QUOTED TEXT
§
Re: [DISCUSS] : things we need to solve/decide : storing JSON documents

Michael Fair Wed, 30 Jan 2019 11:09:03 -0800

I know the claim was to avoid "revisions" and "conflicts" discussion in
this thread but isn't that unavoidable.


In scheme #1 you have multiple keys with the same DOCID/PART_IDX but
different data.
In schemes #2 / #3 you have multiple copies of the JSON_PATH but different
values.

The trivial fix is to use DOCID/REVISIONID as DOC_KEY.

Mike

On Wed, Jan 30, 2019 at 9:53 AM Ilya Khlopotov <iil...@apache.org> wrote:

> FoundationDB Records layer uses global schema for JSON documents. They
> also have a nice way of creating indexes and schema evolution support.
> However this support comes at a cost of extra lookups in different
> subspace. With local mapping table we almost (except a corner case) certain
> that the schema and JSON fields would be collocated on a single node. Due
> to common prefix.
>
> Best regards,
> iilyak
> On 2019/01/30 17:05:01, Jan Lehnardt <j...@apache.org> wrote:
> > Ah sure, if we store the *cough* schema per doc, then it's not that
> easy. An iteration of this proposal could store paths globally with ids
> that the k/v store then uses for keys, which would enable what I described,
> but happy to ignore this for the time being. :)
§
GIVEN INFORMATION
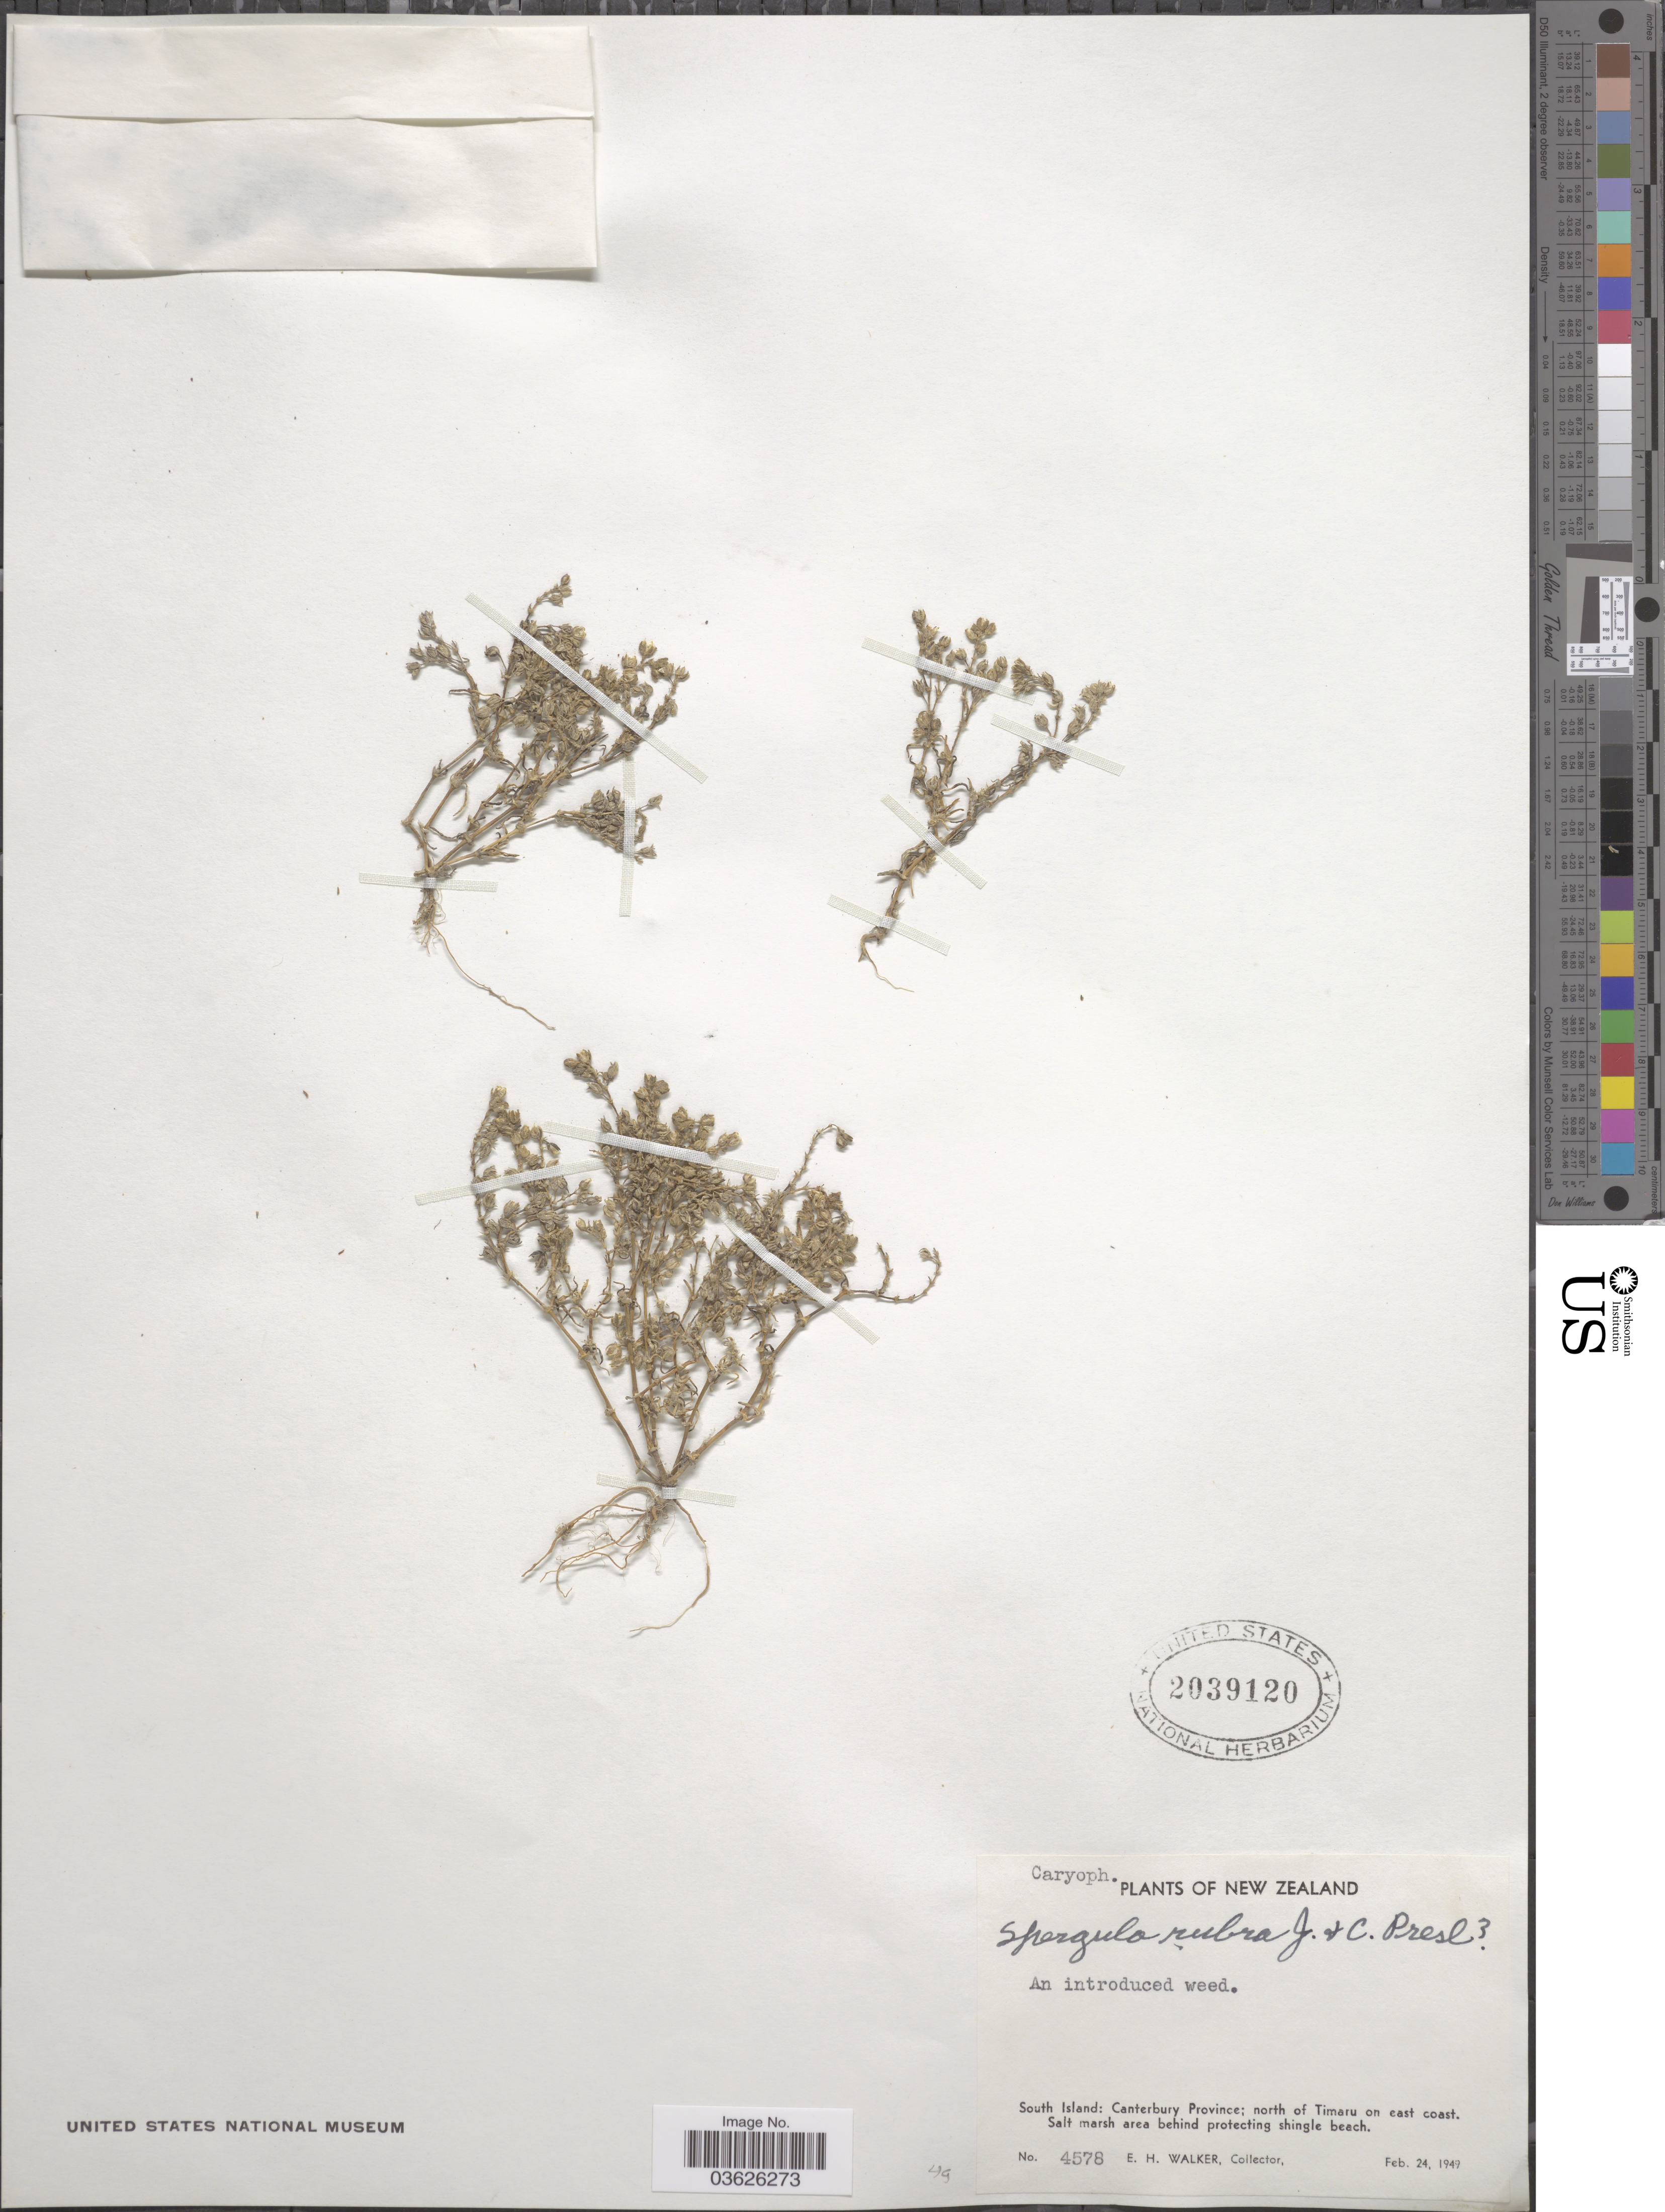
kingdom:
§
THINGS TO DO
#1 From the thread on storing JSON documents, list every distinct key name written in capital letters.
#2 Write the next part of the thread on storing JSON documents, picking up after its last line.

ANSWERS FOR THE EXERCISE
#1 DOCID, PART_IDX, JSON_PATH, REVISIONID, DOC_KEY

#2
> >
> > Cheers
> > Jan
> > —
> >
> > > On 30. Jan 2019, at 17:58, Adam Kocoloski <kocol...@apache.org> wrote:
> > >
> > > Jan, I don’t think it does have that "fun property #2", as the mapping
> is created separately for each document. In this proposal the field name
> “foo” could map to 2 in one document and 42 in another.
> > >
> > > Thanks for the proposal Ilya. Personally I wonder if the 10KB limit on
> field paths is anything more than a theoretical concern. It’s hard for me
> to imagine a useful schema that would get anywhere near that deep, but
> maybe I’m insufficiently creative :) There’s certainly a storage overhead
> from repeating the upper portion of a path over and over again, but that’s
> also something the storage engine can optimize away through prefix elision.
> The current production storage engine in FoundationDB does not do this
> elision, but the new one in development does.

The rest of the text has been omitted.